When the Moon Fell on California
Author: R. Force, A. d'Ossché, Baila Dworsky, John Griffin
Date/Studio: 1984 Altman, San Francisco, CA
Engineer: Sandy Stone
Producer: Robert Force
Original Release: When the Moon Fell on California (KM318)
Current Release: The Complete Recordings (BSR 158)
“Blind Boy” d'Ossché and “Back Alley” Bob would often appear between the sets of Force/d'Ossché shows. The dulcimers would be set aside and we'd come back on, Al with his Uncle Julian's gun metal, 14” pie-plate resonator, Waldo tenor banjo and me with a silver Abbott trombone that had been played in the 1914 Harvard marching band. We adopted characters from New Orleans' early Dixieland jazz era and played “send offs” with titles like Commune Refuge and When the Moon Fell on California.
Al would don dark sunglasses and lapse totally into the street scenes of his youth, drawling in the inimitable accent and patois of New Orleans. As “Bone Bob” aka “Back Alley” I got my moniker from the fact that I'd invariably drive by the entrance to whatever gig we were supposed to play and find my way back to the front by doubling through an alley.
We were staying at the Rockaway Beach, OR home of Baila Dworsky, rehearsing for a 10-gig swing through the Pacific Northwest. John Griffin was there with a sound system he had designed to take on tour with us to record the shows. During a previous tour Albert had come down with hepatitis. Baila graciously offered her wind-swept hideaway for his recovery which took many weeks.
Baila was a central figure in Al's and my lives since KG2. A music teacher in the Portland schools, she was a multi-instrumentalist and trained vocalist. Her expertise helped create the tablature system for the seminal, Pacific Rim Dulcimer Songbook. She read and wrote music and could verify the tab fingerings. She was the producer of our Art of Dulcimer album and transcriber, musical editor/author of the Wild Dulcimer Songbook. As Baila Ruffo, her vocals are on three of our recorded songs.
John was an early computer genius and I don't use the word lightly. He worked with Marvin Minsky, Noam Chomsky and others of the late 50's, early 60s who made the world what it is today. He had double PhDs in mathematics and information theory from MIT. John first showed up in our lives, a resident of Alexander's by the Sea during KG1, as “Ian the Magician” with his long, white beard, prominent nose, twinkling eyes, juggling skills and love of the Sufi tales of the Mullah Nasruddin.
He had left the recording equipment running during a break in our rehearsal. All of the mikes were live. A remarkable hour in time was captured on tape which Ian/John labeled as, The Song Machine.

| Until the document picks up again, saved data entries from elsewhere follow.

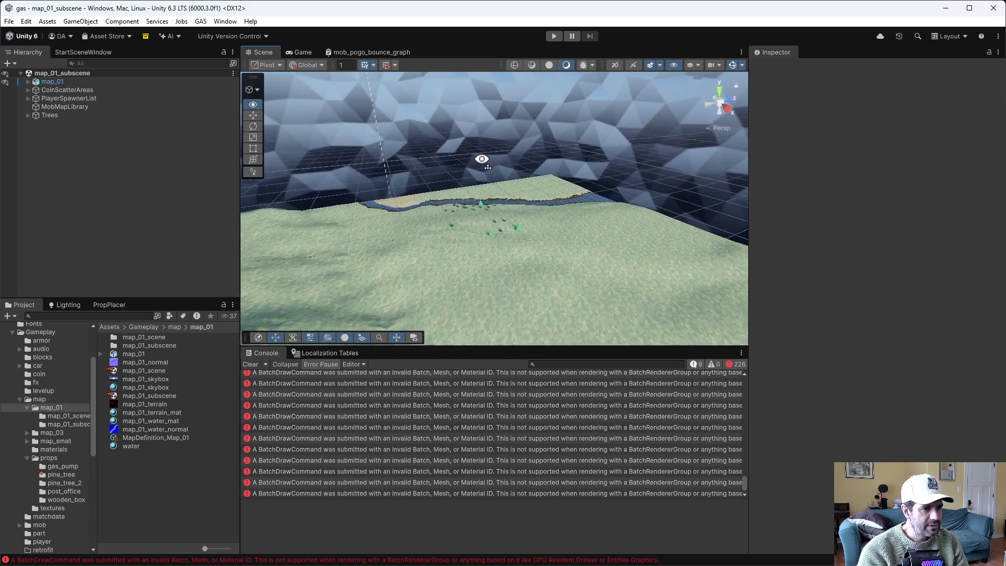
{"action": "left_click_drag", "start_coordinate": [482, 158], "coordinate": [488, 156]}
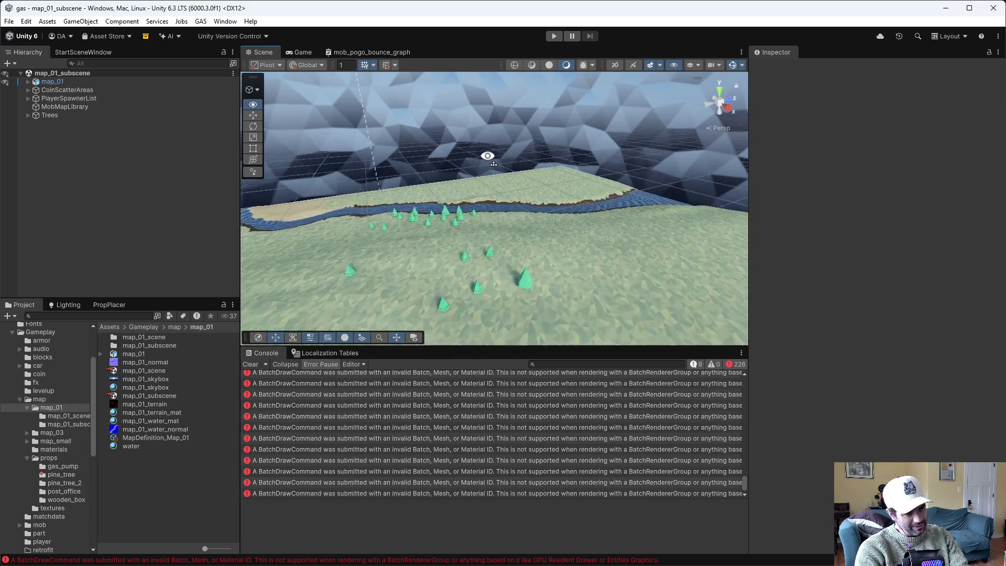
{"action": "key", "text": "w"}
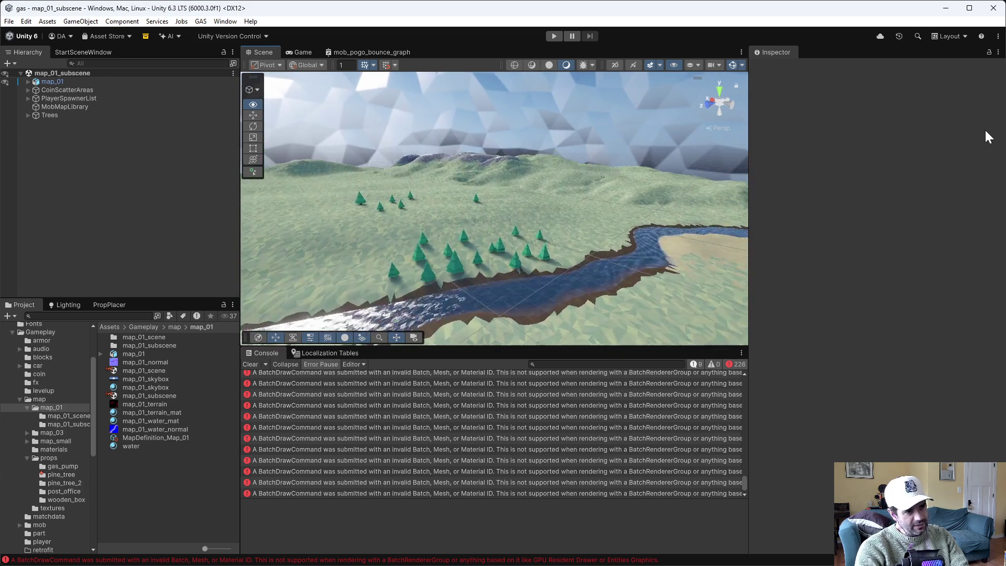
{"action": "key", "text": "s"}
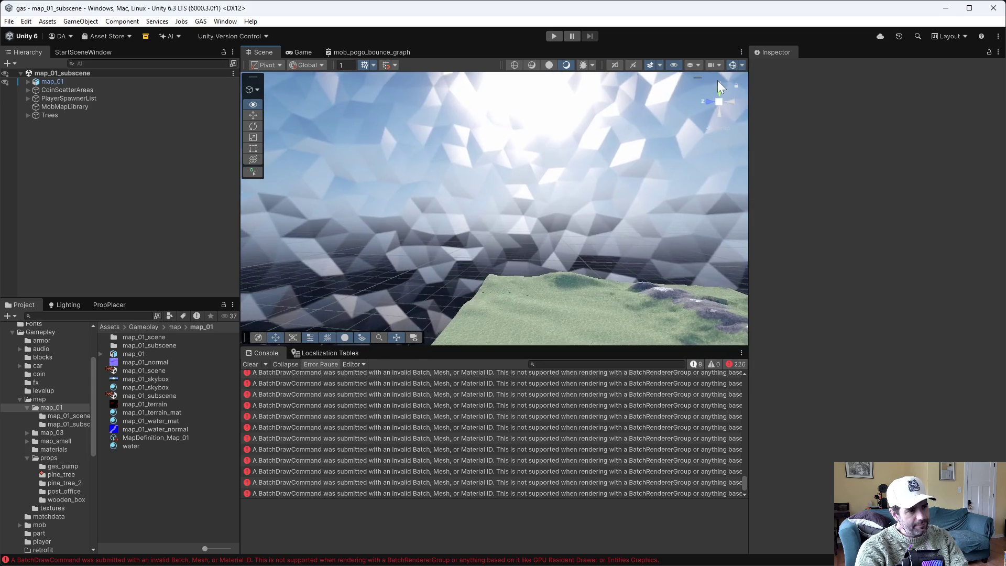
{"action": "key", "text": "alt+Tab"}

Albert is heard saying, “Hey, we ought to play When the Stars Fell on Alabama.” There is a pause.
“But I don't know any of the words.” A pause. “Or the tune.” I chip in, “How about we do When the Moon Fell on California?” “Yeah!” we all chorused. Albert grabbed his banjo and launched into a simple Dixieland C-F-G chord progression.
What followed was a hilarious session, each of us throwing out ideas and vying to make rhyming and lyrical sense, talking over each other, shouting out alternatives. Albert was infatuated by the then-in-the-news, giant radioactive sponges growing in the seabed off San Francisco but that verse never made it into the final song. John, not unsurprisingly, came up with, “the brains at Cal Tech didn't predict it.” Everyone eventually had more than just a finger in the pie. In an hour it was done and written down. The tape ends with Albert playing “stride” piano, all of us laughing and singing the new song.

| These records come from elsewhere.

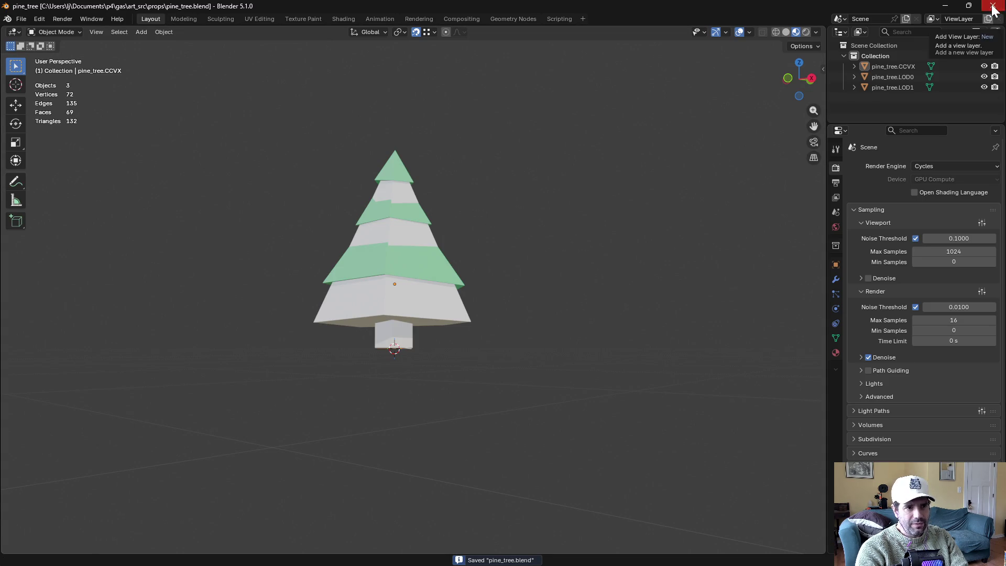
{"action": "left_click", "coordinate": [993, 6]}
{"action": "scroll", "coordinate": [555, 409], "scroll_direction": "down", "scroll_amount": 10}
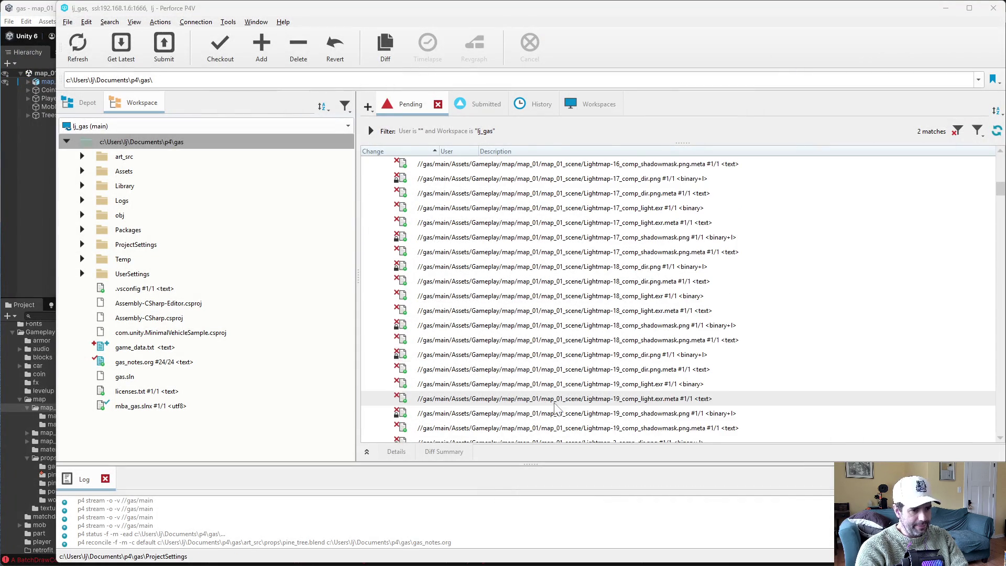
{"action": "scroll", "coordinate": [802, 343], "scroll_direction": "down", "scroll_amount": 6}
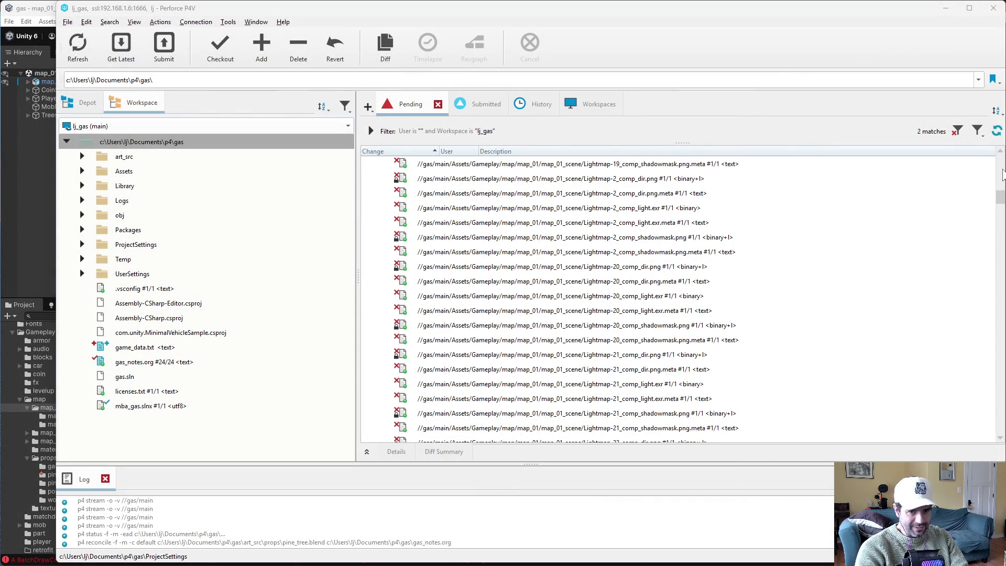
{"action": "left_click_drag", "start_coordinate": [1001, 197], "coordinate": [1003, 450]}
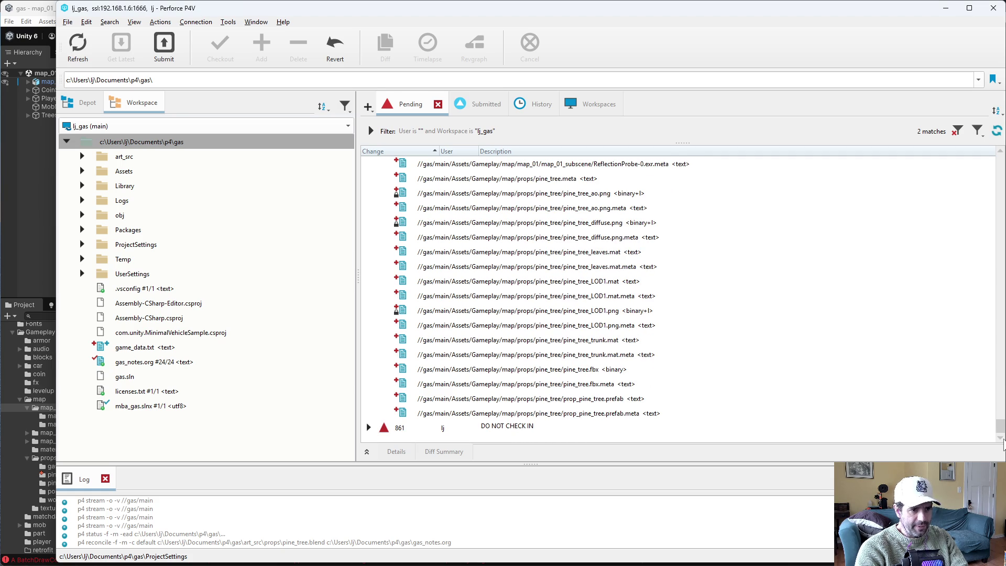
{"action": "left_click_drag", "start_coordinate": [1004, 445], "coordinate": [989, 152]}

Michael Rugg did an amazing, geophysical-accurate drawing of the moon impacting on Hollywood. Albert and I are flying off of the earth, he banjo in hand, me with dulcimer. The title is in Superman-type 3D graphics. I had a trombone track on the cut but Al wanted more of a high-end and hired Ernie Mansfield and his really cooking clarinet. Perfect. Al played both banjo and piano. Baila, he and I sang. Sandy Stone engineered, coming up with a to-the-groove-wall BOOM that is still remarkable.